No Water in 80 Acapulco Neighborhoods
(Acapulco, JG 29 June) Over 80 neighborhoods in Acapulco have no running water. The local water authority, CAPAMA, spends over $1 million pesos per month for distribution by water trucks, which arrive once or twice a week to let residents fill up buckets and tubs for drinking, bathing and flushing toilets. This translates into 3,600 truckloads per month per truck, and 28 trucks are in operation. Each load costs the utility $300 pesos.

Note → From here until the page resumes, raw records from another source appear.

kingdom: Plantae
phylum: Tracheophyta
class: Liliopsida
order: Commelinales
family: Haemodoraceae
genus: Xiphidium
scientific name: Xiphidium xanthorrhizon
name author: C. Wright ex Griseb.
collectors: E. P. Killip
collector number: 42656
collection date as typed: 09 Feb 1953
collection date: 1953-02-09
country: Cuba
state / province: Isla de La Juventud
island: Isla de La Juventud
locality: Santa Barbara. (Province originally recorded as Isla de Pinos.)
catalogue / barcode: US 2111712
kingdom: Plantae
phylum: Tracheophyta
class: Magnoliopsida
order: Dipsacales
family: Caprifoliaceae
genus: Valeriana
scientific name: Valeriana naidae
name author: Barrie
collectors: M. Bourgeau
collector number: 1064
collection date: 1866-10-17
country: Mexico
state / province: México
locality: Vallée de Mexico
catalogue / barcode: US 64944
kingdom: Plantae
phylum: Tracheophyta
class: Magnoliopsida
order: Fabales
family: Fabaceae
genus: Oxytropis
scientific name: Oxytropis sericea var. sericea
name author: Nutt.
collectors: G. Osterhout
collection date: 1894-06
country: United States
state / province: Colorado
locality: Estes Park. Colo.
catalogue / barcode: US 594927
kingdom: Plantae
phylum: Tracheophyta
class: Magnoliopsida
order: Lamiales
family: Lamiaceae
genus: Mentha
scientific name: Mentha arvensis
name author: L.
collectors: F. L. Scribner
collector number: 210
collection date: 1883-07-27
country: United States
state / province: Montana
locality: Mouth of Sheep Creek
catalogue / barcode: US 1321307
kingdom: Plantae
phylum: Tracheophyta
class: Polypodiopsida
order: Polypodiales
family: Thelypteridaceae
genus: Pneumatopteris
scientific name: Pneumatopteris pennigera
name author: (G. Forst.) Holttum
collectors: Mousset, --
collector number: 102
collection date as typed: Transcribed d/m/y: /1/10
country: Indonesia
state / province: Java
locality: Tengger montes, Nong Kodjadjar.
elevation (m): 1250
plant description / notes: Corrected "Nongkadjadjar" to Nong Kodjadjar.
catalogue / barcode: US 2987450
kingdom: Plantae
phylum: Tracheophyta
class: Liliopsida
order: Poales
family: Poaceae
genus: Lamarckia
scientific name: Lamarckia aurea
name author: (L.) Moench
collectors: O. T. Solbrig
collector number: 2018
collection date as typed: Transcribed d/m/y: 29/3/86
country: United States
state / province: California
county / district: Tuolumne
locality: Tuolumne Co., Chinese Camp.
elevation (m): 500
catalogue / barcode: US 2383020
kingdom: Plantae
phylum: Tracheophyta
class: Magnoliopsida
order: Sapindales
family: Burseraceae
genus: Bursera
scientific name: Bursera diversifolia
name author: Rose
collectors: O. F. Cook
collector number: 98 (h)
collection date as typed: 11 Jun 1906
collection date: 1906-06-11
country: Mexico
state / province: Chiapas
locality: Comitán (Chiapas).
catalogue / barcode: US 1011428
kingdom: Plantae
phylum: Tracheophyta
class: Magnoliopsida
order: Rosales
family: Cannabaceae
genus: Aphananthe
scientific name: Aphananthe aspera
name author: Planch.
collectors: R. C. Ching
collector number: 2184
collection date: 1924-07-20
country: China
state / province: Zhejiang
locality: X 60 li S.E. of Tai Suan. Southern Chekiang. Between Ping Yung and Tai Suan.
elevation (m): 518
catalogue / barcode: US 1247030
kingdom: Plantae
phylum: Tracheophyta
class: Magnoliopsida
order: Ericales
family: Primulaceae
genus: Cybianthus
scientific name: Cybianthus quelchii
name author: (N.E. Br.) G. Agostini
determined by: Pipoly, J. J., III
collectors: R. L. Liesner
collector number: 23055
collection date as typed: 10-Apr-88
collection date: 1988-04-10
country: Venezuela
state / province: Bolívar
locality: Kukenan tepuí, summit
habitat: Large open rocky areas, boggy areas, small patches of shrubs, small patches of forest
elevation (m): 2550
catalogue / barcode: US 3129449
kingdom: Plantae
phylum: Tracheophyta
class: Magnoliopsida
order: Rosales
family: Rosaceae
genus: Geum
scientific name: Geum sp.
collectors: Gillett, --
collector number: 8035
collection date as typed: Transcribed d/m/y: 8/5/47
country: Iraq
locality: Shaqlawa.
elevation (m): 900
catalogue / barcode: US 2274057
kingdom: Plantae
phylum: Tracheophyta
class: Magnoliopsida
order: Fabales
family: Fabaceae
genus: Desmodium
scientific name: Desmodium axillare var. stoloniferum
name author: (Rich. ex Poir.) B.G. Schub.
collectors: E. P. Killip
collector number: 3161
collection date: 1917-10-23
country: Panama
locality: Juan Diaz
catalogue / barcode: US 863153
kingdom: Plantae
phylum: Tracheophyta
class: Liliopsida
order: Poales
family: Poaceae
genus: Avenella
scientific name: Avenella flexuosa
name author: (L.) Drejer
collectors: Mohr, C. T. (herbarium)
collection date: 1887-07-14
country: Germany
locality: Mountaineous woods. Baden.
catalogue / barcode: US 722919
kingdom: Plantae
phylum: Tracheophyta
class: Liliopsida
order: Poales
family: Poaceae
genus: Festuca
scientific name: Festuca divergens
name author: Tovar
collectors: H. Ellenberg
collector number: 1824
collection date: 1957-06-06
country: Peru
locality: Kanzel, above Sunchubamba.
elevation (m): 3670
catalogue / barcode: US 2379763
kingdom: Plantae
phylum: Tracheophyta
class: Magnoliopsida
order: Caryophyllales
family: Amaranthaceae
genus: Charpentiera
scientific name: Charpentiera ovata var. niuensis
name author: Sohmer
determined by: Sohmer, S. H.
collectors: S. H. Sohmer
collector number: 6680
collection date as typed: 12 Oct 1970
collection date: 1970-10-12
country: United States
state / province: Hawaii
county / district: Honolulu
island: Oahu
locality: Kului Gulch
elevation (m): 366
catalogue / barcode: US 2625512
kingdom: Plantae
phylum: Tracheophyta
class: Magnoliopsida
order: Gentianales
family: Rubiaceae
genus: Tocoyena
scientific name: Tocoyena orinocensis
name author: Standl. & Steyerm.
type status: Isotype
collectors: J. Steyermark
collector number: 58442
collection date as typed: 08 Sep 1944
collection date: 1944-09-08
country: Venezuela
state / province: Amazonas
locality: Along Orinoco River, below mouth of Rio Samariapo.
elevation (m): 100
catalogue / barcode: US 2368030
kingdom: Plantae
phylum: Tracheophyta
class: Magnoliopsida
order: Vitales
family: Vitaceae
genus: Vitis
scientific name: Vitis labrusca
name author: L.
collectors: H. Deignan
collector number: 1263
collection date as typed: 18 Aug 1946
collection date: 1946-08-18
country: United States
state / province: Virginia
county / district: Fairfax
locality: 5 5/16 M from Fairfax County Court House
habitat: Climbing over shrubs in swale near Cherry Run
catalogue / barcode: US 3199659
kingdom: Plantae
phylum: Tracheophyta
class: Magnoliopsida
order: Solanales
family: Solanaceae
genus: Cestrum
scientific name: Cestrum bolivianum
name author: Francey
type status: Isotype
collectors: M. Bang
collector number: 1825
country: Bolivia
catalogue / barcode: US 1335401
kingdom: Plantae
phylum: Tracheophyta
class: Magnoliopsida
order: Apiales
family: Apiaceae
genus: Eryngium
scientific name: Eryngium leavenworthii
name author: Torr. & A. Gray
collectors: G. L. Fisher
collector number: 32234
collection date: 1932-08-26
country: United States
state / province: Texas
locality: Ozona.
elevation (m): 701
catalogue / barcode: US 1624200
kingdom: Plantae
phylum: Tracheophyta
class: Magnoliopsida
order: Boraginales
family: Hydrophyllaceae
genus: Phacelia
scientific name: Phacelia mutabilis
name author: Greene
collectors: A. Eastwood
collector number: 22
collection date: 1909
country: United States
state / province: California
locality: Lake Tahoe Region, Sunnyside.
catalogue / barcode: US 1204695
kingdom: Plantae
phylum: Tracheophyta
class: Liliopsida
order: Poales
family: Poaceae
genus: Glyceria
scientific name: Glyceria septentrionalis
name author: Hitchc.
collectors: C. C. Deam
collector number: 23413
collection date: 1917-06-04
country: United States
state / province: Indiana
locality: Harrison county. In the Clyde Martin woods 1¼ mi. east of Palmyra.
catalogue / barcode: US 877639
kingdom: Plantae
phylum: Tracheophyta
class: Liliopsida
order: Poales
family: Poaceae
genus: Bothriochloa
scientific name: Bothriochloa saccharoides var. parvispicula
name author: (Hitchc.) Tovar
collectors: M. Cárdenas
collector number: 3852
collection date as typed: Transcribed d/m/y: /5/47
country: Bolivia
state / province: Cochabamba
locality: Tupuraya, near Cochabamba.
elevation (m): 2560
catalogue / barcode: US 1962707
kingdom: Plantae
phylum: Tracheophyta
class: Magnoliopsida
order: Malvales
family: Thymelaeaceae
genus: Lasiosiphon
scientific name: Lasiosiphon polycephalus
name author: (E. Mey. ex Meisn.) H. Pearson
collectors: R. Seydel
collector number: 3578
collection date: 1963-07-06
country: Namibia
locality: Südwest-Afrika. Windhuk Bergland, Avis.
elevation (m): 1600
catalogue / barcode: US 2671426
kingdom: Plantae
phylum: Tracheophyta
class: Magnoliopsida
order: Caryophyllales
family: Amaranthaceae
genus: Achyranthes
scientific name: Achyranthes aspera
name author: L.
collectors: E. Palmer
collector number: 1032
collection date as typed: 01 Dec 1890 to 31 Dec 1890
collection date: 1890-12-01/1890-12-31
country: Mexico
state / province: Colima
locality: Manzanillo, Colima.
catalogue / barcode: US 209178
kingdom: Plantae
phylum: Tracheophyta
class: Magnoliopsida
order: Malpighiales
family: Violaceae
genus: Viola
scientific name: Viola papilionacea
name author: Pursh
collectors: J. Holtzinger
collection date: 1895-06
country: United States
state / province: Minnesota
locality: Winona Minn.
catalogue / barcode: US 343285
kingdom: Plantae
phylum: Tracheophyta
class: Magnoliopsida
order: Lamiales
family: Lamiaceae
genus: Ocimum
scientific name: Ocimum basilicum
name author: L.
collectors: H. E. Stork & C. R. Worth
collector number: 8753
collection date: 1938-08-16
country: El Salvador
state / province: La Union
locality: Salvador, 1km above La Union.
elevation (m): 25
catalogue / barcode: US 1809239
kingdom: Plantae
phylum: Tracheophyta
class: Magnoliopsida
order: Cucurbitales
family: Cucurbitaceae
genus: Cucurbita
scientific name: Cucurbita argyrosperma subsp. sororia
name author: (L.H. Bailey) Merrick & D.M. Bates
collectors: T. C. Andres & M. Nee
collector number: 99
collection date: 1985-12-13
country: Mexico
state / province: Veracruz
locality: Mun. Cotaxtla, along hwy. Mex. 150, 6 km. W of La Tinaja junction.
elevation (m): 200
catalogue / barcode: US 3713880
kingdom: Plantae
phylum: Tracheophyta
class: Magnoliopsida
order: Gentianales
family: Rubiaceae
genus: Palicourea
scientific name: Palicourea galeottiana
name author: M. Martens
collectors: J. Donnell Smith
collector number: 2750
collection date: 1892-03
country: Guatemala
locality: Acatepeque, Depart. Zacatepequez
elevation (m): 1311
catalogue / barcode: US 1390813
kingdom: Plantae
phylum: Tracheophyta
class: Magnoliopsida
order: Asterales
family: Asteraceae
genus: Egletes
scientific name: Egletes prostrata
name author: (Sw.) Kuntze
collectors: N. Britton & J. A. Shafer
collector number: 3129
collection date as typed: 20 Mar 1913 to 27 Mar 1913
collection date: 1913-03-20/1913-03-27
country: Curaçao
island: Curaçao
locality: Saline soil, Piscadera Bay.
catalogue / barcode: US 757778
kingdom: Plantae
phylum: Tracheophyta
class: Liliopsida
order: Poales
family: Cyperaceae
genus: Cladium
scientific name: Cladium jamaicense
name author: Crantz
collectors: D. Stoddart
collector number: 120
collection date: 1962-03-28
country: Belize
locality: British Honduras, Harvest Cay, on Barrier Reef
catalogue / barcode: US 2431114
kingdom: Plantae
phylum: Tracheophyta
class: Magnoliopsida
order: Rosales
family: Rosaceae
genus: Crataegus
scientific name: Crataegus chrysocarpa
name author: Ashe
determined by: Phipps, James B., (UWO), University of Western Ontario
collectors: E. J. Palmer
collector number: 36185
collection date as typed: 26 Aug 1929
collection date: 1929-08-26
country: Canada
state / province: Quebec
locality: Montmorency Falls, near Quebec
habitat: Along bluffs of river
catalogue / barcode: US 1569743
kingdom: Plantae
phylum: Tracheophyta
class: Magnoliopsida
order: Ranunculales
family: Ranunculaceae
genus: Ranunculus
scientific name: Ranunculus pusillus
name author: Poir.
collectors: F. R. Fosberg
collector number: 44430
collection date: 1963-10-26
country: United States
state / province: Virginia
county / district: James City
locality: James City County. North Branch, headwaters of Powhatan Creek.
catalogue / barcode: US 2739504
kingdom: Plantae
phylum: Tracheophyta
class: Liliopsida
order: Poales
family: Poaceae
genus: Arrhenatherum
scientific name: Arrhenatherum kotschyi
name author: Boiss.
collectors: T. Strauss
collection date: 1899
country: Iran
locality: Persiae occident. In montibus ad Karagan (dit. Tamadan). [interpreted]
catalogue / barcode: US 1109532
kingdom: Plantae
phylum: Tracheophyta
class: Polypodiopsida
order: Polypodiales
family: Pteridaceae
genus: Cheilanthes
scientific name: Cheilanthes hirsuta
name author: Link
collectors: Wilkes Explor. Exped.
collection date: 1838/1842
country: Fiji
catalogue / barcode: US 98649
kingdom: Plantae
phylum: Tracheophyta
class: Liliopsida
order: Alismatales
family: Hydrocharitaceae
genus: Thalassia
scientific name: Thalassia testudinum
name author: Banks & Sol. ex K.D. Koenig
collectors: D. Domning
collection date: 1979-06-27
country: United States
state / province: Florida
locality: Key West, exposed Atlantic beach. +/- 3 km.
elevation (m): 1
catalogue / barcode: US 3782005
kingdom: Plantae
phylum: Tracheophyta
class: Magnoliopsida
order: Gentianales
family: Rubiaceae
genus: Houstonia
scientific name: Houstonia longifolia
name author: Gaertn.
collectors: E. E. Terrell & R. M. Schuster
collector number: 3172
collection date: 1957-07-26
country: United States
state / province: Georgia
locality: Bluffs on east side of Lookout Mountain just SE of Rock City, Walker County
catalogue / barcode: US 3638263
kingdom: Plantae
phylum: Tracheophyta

The reasons for water shortages are the same as ever, according to Manuel Santos Navarrete, the recently appointed director of the utility: problems in the water distribution and pumping system, lack of a network that reaches all residences, and water treatment facilities that can only operate at half capacity or less. The director said that CAPAMA’s 28 water trucks serve around 84,000 families per month in the 80 neighborhoods without any other water service.
When asked about the water problem, Acapulco mayor Manuel Añorve Baños, himself a former director of the water utility, explained that water shortages in the outlying suburbs were caused by an equipment failure in the El Cayaco water treatment plant, and that the problem has been corrected, and that service will be restored soon to several zones of the city.
Residents of Garita, on the upslope above the Maxi-tunnel have been without water service for anywhere from 17 days to a month. They have taken to the streets in protest. Last Monday, they blocked the highway between Acapulco and Mexico City for several hours. The city sent a large number of police and military to the place of the blockade. The mayor said they were there for “security reasons.” The demonstrators said it was to intimidate them.